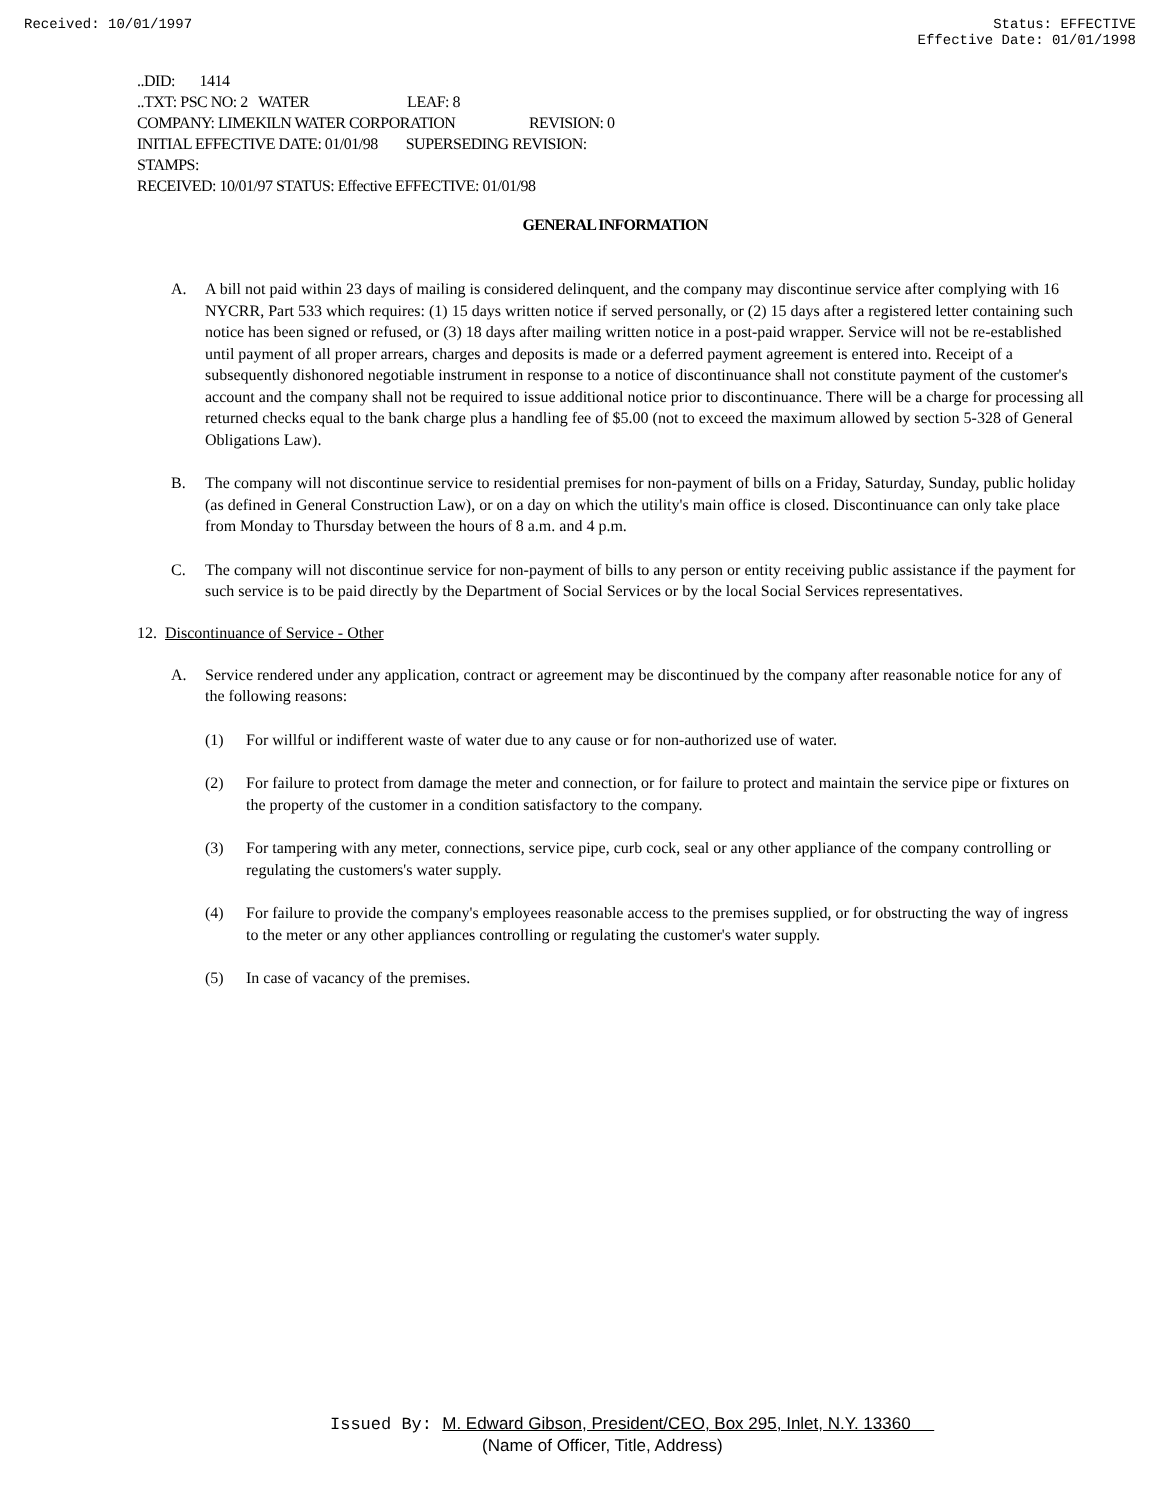Received: 10/01/1997 Status: EFFECTIVE
Effective Date: 01/01/1998
..DID: 1414
..TXT: PSC NO: 2 WATER LEAF: 8
COMPANY: LIMEKILN WATER CORPORATION REVISION: 0
INITIAL EFFECTIVE DATE: 01/01/98 SUPERSEDING REVISION:
STAMPS:
RECEIVED: 10/01/97 STATUS: Effective EFFECTIVE: 01/01/98
GENERAL INFORMATION
A. A bill not paid within 23 days of mailing is considered delinquent, and the company may discontinue service after complying with 16 NYCRR, Part 533 which requires: (1) 15 days written notice if served personally, or (2) 15 days after a registered letter containing such notice has been signed or refused, or (3) 18 days after mailing written notice in a post-paid wrapper. Service will not be re-established until payment of all proper arrears, charges and deposits is made or a deferred payment agreement is entered into. Receipt of a subsequently dishonored negotiable instrument in response to a notice of discontinuance shall not constitute payment of the customer's account and the company shall not be required to issue additional notice prior to discontinuance. There will be a charge for processing all returned checks equal to the bank charge plus a handling fee of $5.00 (not to exceed the maximum allowed by section 5-328 of General Obligations Law).
B. The company will not discontinue service to residential premises for non-payment of bills on a Friday, Saturday, Sunday, public holiday (as defined in General Construction Law), or on a day on which the utility's main office is closed. Discontinuance can only take place from Monday to Thursday between the hours of 8 a.m. and 4 p.m.
C. The company will not discontinue service for non-payment of bills to any person or entity receiving public assistance if the payment for such service is to be paid directly by the Department of Social Services or by the local Social Services representatives.
12. Discontinuance of Service - Other
A. Service rendered under any application, contract or agreement may be discontinued by the company after reasonable notice for any of the following reasons:
(1) For willful or indifferent waste of water due to any cause or for non-authorized use of water.
(2) For failure to protect from damage the meter and connection, or for failure to protect and maintain the service pipe or fixtures on the property of the customer in a condition satisfactory to the company.
(3) For tampering with any meter, connections, service pipe, curb cock, seal or any other appliance of the company controlling or regulating the customers's water supply.
(4) For failure to provide the company's employees reasonable access to the premises supplied, or for obstructing the way of ingress to the meter or any other appliances controlling or regulating the customer's water supply.
(5) In case of vacancy of the premises.
Issued By: M. Edward Gibson, President/CEO, Box 295, Inlet, N.Y. 13360
(Name of Officer, Title, Address)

=======

- Brief -
Please print each entry exactly as given and keep pictures out of it.

- Solution to the exercise -
Received: 10/01/1997 Status: EFFECTIVE
Effective Date: 01/01/1998
..DID: 1414
..TXT: PSC NO: 2 WATER LEAF: 8
COMPANY: LIMEKILN WATER CORPORATION REVISION: 0
INITIAL EFFECTIVE DATE: 01/01/98 SUPERSEDING REVISION:
STAMPS:
RECEIVED: 10/01/97 STATUS: Effective EFFECTIVE: 01/01/98
GENERAL INFORMATION
A. A bill not paid within 23 days of mailing is considered delinquent, and the company may discontinue service after complying with 16 NYCRR, Part 533 which requires: (1) 15 days written notice if served personally, or (2) 15 days after a registered letter containing such notice has been signed or refused, or (3) 18 days after mailing written notice in a post-paid wrapper. Service will not be re-established until payment of all proper arrears, charges and deposits is made or a deferred payment agreement is entered into. Receipt of a subsequently dishonored negotiable instrument in response to a notice of discontinuance shall not constitute payment of the customer's account and the company shall not be required to issue additional notice prior to discontinuance. There will be a charge for processing all returned checks equal to the bank charge plus a handling fee of $5.00 (not to exceed the maximum allowed by section 5-328 of General Obligations Law).
B. The company will not discontinue service to residential premises for non-payment of bills on a Friday, Saturday, Sunday, public holiday (as defined in General Construction Law), or on a day on which the utility's main office is closed. Discontinuance can only take place from Monday to Thursday between the hours of 8 a.m. and 4 p.m.
C. The company will not discontinue service for non-payment of bills to any person or entity receiving public assistance if the payment for such service is to be paid directly by the Department of Social Services or by the local Social Services representatives.
12. Discontinuance of Service - Other
A. Service rendered under any application, contract or agreement may be discontinued by the company after reasonable notice for any of the following reasons:
(1) For willful or indifferent waste of water due to any cause or for non-authorized use of water.
(2) For failure to protect from damage the meter and connection, or for failure to protect and maintain the service pipe or fixtures on the property of the customer in a condition satisfactory to the company.
(3) For tampering with any meter, connections, service pipe, curb cock, seal or any other appliance of the company controlling or regulating the customers's water supply.
(4) For failure to provide the company's employees reasonable access to the premises supplied, or for obstructing the way of ingress to the meter or any other appliances controlling or regulating the customer's water supply.
(5) In case of vacancy of the premises.
Issued By: M. Edward Gibson, President/CEO, Box 295, Inlet, N.Y. 13360
(Name of Officer, Title, Address)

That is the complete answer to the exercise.